Fui con ciertas expectativas a verla, pero estas rebasaron con creces lo esperado. Me encontré con una precuela ingeniosísima y de lo más creativa. Y ante uno de los mejores estrenos del año… y a estas alturas ya me atrevo a decir que el mejor de la pasada Navidad junto a “Fallen leaves”. Cálido, tierno, ensoñador, vitalista, enérgico, colorista y clásico en el mejor y más rutilante sentido del término.
Una comedia musical de la mejor ley con preciosas canciones y coreografías de reconfortante estilo y sabor añejo. Apta para toda la familia y con varias incrustaciones satíricas y sociales oportunamente encajadas, aquí a propósito de una organización de tan adictivo alimento (un cártel en toda regla), pero que bien podría extrapolarse a entidades u organizaciones de cualquier signo o condición.

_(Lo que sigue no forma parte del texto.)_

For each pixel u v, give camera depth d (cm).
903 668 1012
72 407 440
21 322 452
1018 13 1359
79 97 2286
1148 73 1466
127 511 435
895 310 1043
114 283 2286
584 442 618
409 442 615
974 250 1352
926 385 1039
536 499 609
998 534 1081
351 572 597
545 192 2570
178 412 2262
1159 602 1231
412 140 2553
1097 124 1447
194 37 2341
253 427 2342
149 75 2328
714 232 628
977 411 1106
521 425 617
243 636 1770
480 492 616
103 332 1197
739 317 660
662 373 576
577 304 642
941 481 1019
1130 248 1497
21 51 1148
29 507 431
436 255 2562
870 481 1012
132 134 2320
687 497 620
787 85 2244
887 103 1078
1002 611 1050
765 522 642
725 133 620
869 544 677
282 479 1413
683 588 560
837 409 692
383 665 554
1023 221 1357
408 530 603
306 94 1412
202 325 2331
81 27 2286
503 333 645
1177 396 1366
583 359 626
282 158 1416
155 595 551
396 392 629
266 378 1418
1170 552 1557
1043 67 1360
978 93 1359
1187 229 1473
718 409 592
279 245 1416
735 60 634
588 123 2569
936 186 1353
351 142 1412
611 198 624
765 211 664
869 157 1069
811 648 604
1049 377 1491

Cine en el que los CGI están perfectamente dosificados y sabiamente utilizados, sin sobresaturación. Cine edulcorante, pero en momento alguno empalagoso; es más, felizmente no se encoge, ni acompleja en momento alguno por su más que legítimo sentimentalismo. Cine que, en mí caso, me provoca finalizada la proyección que esté deseando acudir a la tienda de golosinas más cercana para inflarme a chocolatinas. Y, de hecho, fue justamente lo que hice. Algo muy parecido me pasó tras contemplar ese olvidado y magnífico clasicazo australiano de los 70 titulado “Despertar en el infierno”, pero en este caso a propósito de la ingente cantidad de lúpulo cervecero que ingiera el protagonista.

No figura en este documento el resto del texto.